[Exercise input Boundary: Start]

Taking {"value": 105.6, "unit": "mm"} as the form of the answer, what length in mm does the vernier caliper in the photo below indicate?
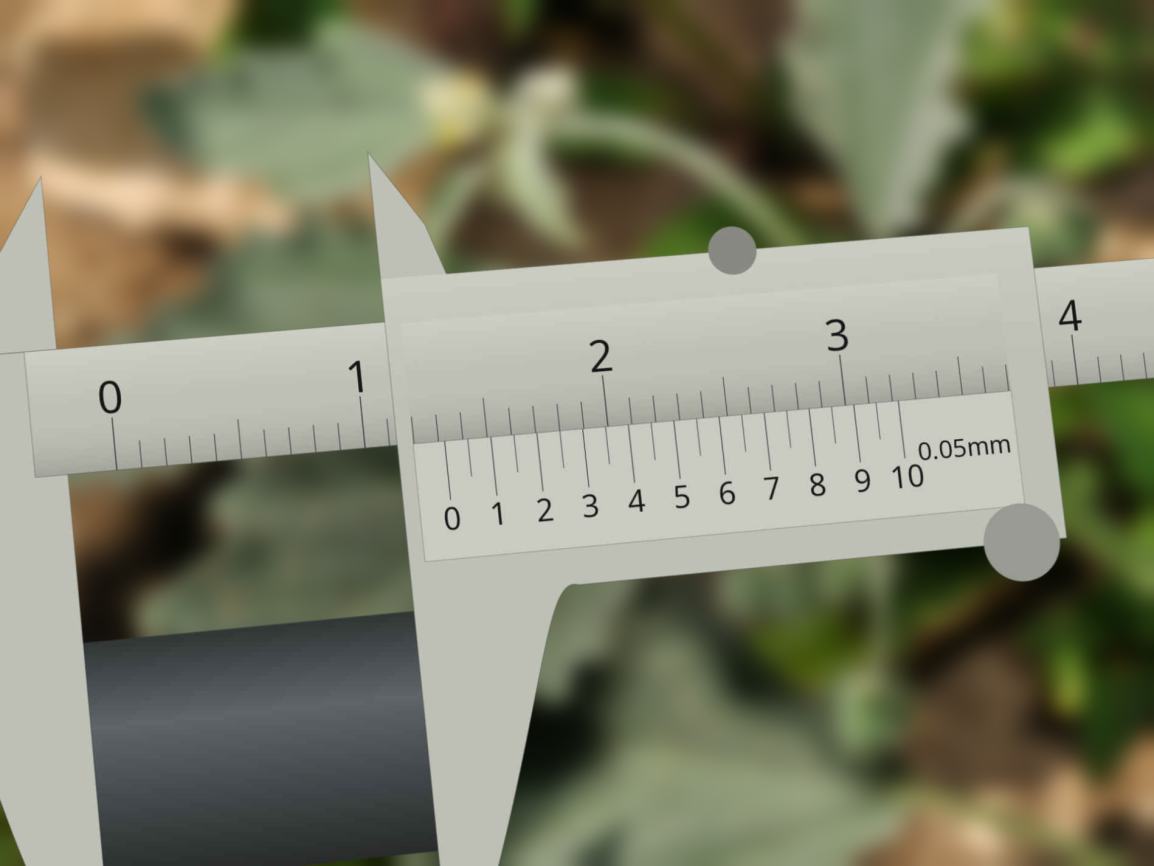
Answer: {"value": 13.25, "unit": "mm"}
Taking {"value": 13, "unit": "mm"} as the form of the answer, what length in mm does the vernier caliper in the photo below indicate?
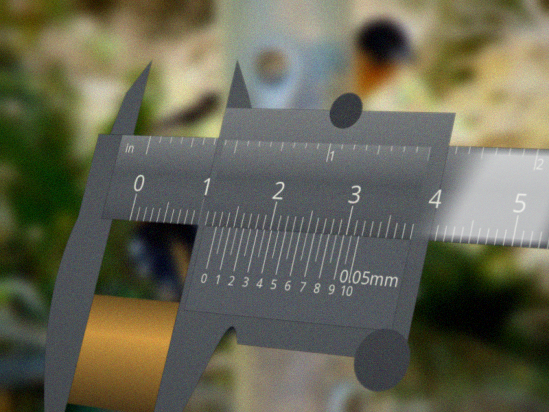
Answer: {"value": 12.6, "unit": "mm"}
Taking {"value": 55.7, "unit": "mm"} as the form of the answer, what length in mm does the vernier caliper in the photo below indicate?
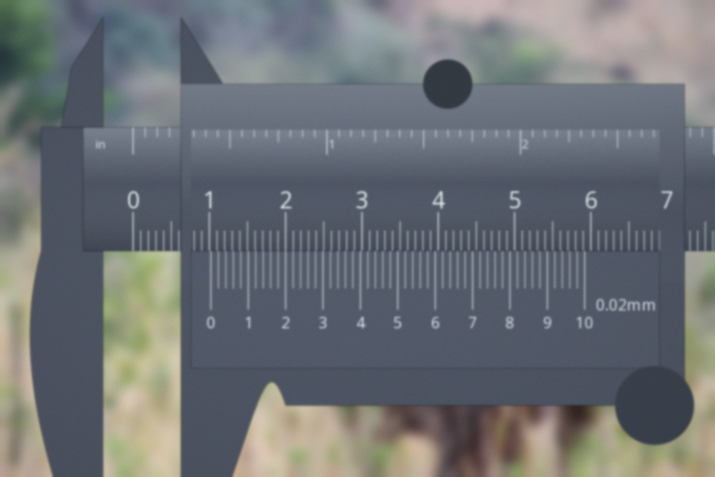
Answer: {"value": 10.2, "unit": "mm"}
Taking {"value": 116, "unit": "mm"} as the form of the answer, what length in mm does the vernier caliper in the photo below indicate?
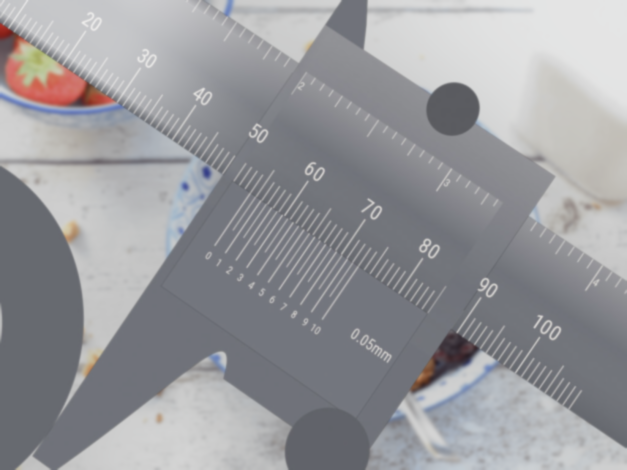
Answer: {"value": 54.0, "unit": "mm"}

[Exercise input Boundary: End]

Job:
Rewrite all the data above as a JSON list of strings, with one string for each line and blank lines left out. Leave the pictures out of the list.

Written response:
[
  "Taking {\"value\": 105.6, \"unit\": \"mm\"} as the form of the answer, what length in mm does the vernier caliper in the photo below indicate?",
  "Answer: {\"value\": 13.25, \"unit\": \"mm\"}",
  "Taking {\"value\": 13, \"unit\": \"mm\"} as the form of the answer, what length in mm does the vernier caliper in the photo below indicate?",
  "Answer: {\"value\": 12.6, \"unit\": \"mm\"}",
  "Taking {\"value\": 55.7, \"unit\": \"mm\"} as the form of the answer, what length in mm does the vernier caliper in the photo below indicate?",
  "Answer: {\"value\": 10.2, \"unit\": \"mm\"}",
  "Taking {\"value\": 116, \"unit\": \"mm\"} as the form of the answer, what length in mm does the vernier caliper in the photo below indicate?",
  "Answer: {\"value\": 54.0, \"unit\": \"mm\"}"
]